I use Funkwhale for my music collection and had my podcasts in there for a while. However, I ended up not listening to my podcasts very much since they were hidden among my much larger music collection.
So I moved my podcasts feeds to FreshRSS, which I was already using for RSS feeds. I like the simplicity of using something that I already had, but it doesn’t have any podcast-specific features like being able to resume where you left off.
Do you have any podcast listening apps that you like?
*edit: I should add that I originally meant “self-hostable applications for storing your podcast subscriptions,” but these phone app recommendations are great to have, too. I might just ditch the server-side of this entirely and just use a separate app on my devices for listening. It would be nice if I only had to subscribe in one place and be able to pick up where I left off across multiple devices, though.
I don’t think I understood what gPodder is. The website says gpodder.net is a sync service, but doesn’t seem to indicate that it can be self hosted. The list of clients has gPodder listed as a desktop PC client to gpodder.net. Does the desktop client also work as a server?

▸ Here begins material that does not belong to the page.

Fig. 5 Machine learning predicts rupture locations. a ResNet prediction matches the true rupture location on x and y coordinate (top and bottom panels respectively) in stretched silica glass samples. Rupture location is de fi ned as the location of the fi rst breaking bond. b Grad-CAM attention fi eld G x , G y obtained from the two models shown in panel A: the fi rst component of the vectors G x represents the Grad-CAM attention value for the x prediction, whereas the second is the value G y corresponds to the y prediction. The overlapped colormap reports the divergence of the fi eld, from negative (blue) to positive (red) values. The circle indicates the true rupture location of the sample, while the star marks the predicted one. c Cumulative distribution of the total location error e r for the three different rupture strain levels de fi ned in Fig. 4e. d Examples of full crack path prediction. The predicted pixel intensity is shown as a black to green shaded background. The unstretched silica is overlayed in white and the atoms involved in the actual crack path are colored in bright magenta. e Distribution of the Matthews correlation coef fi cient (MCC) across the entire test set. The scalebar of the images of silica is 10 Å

AntennaPod can sync to gpodder.net (only at that url?). When I tried it I got a load of timeouts. Instead I enabled the gpoddersync NextCloud app to my own server. That worked like a charm between AntennaPad and kasts on PC.
It is both a sync service and a client.
That doesn’t clarify anything for me. Is the client application also the service, or are they (as I believe) two different things with the same name?

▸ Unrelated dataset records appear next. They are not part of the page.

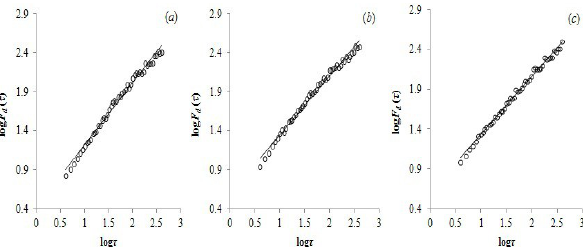
Fig. 6. Log-log plot (10-base logarithms) of the root-mean-square fluctuation function F d (τ) versus time interval τ (in months) for the detrended monthly mean LSAT anomalies dataset (a) globally with the best fit equation ( y = 0 . 80 x + 0 . 41 with R 2 = 0 . 99), (b) over the NH with the best fit equation ( y = 0 . 75 x + 0 . 60 with R 2 = 0 . 99), and (c) over the SH with the best fit equation ( y = 0 . 73 x + 0 . 60 with R 2 = 0 . 99). Note: By removing the cross-over point that cor- responds to around 50 months, the DFA exponent in (a) slightly decreases (=0.78 ± 0.01) and in (b) remains the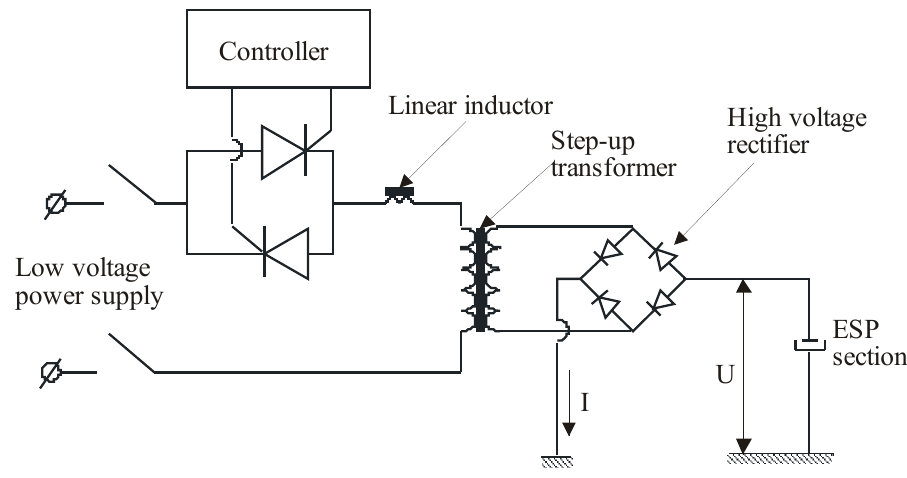
Figure 3. An ESP section’s electrical power supply diagram [8].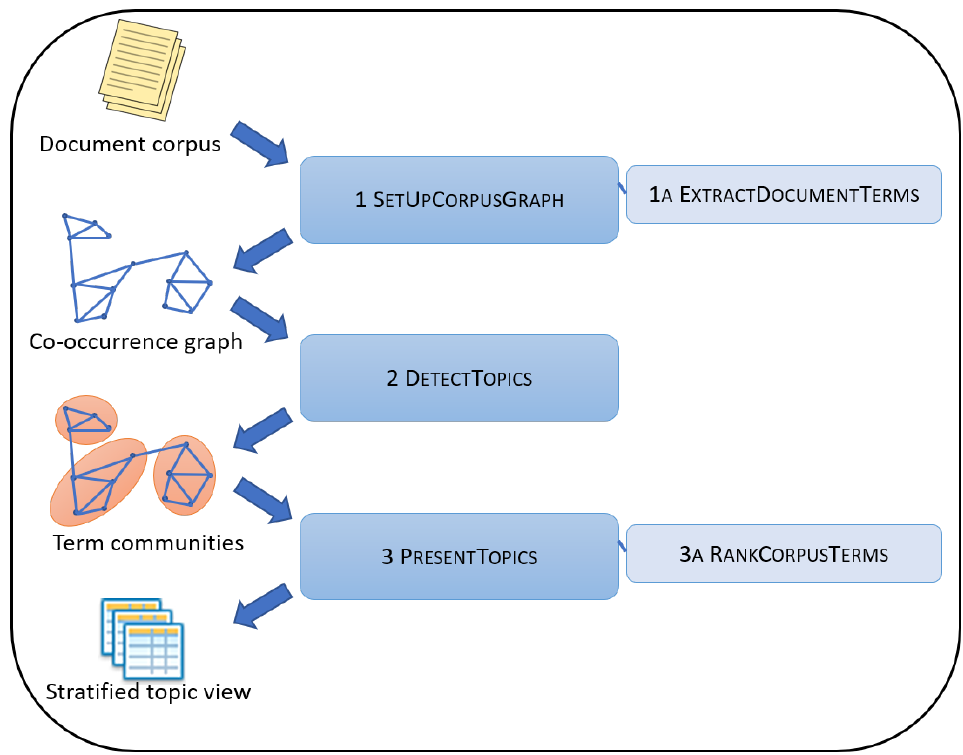
Figure 1. Workflow leading from a corpus of documents to a tabular presentation of topics. The various procedures involved in the workflow are described in detail in Sections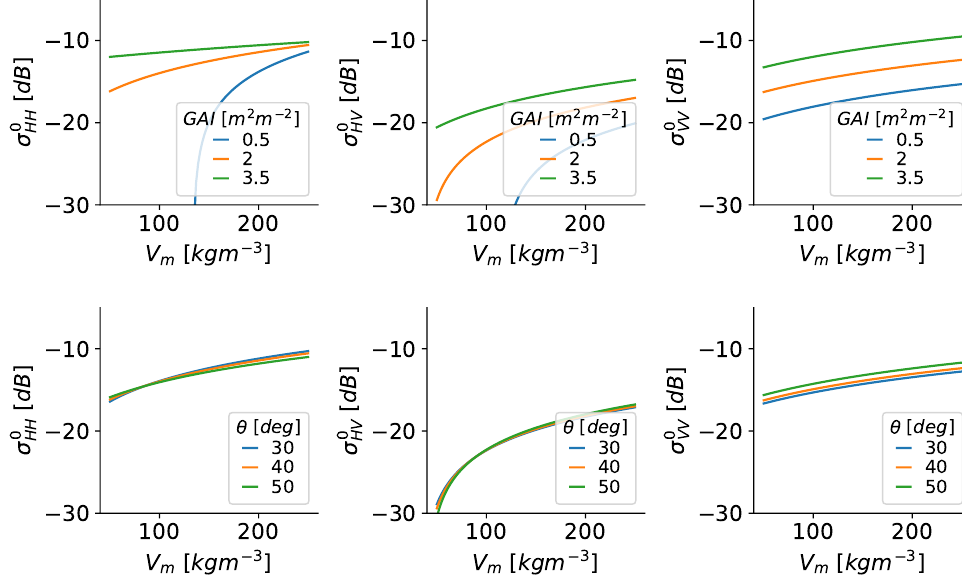
Figure 8. Backscattering coefficient simulations σ 0 in polarization HH, HV, and VV as a function of volumetric surface soil moisture, V m , ( top ) for multiple values of GAI with the incidence angle θ = 40 ◦ , and ( bottom ) for multiple incidence angles with GAI = 2m 2 m − 2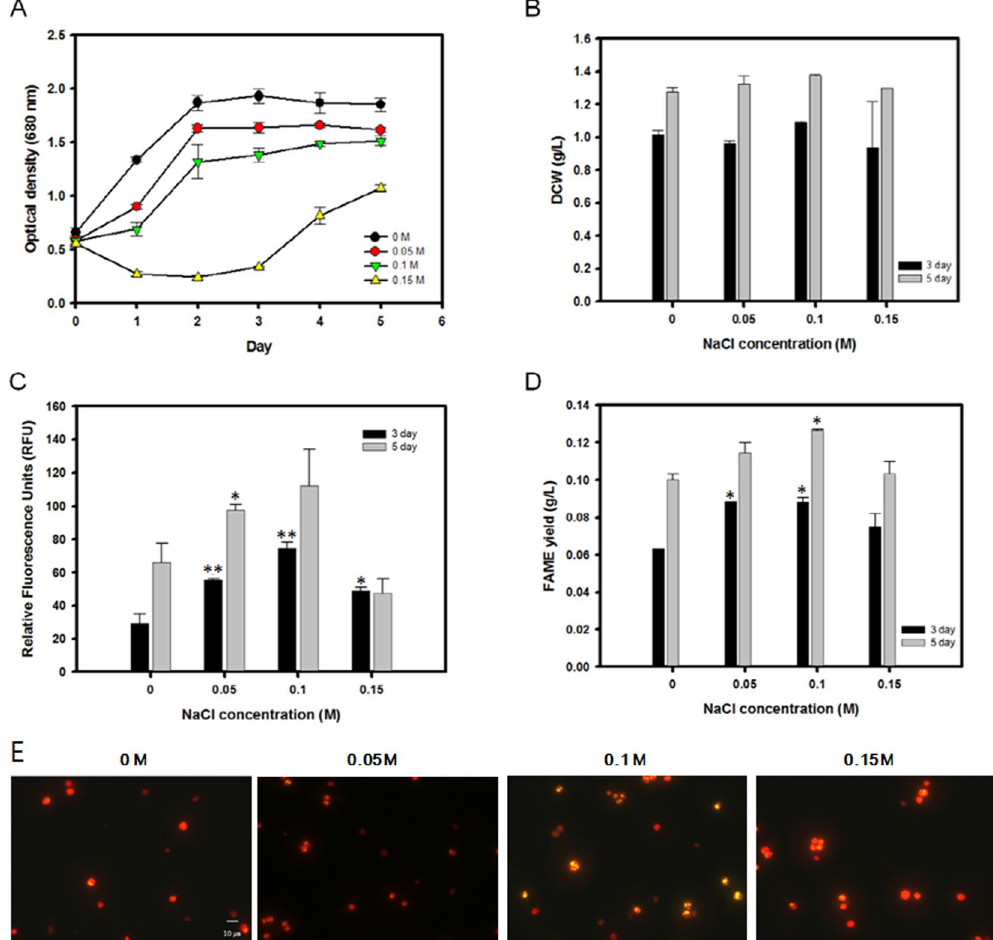
Figure 2. Cell proliferation and lipid accumulation of C . reinhardtii under various levels of osmotic stress. ( A ) Time course of cell growth (O.D. 680 nm). ( B ) Total dry cell weight at 3 and 5 days after osmotic stress induction. ( C ) Nile red fluorescence measurement at 3 and 5 days after osmotic stress induction. ( D ) Total lipid yield measured by in situ transesterification into FAME followed by gas chromatography. ( E ) Nile Red fluorescence microscopy of the cells at 0, 0.05, 0.10, and 0.15 M concentrations of NaCl. Data are represented as mean ± SD ( n = 3). Significant differences were determined by Student’s t-test and indicated by asterisks ( * P < 0.05, ** P < 0.01, *** P < 0.001).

What I’m really getting at is that FreshRSS is self-hostable and as far as I can tell - gPodder isn’t.
They are.
It is.
I see. mygpo is the code that runs gpodder.net. I guess it could be self-hosted, but it doesn’t look straight forward to do so. I missed it since in the docs it’s under the developer section, not the user section. gpoddersync seems much easier as long as you’re ok using Nextcloud. It would be nice if mygpo were packaged for Nix or docker. Maybe I’ll give that a go at some point.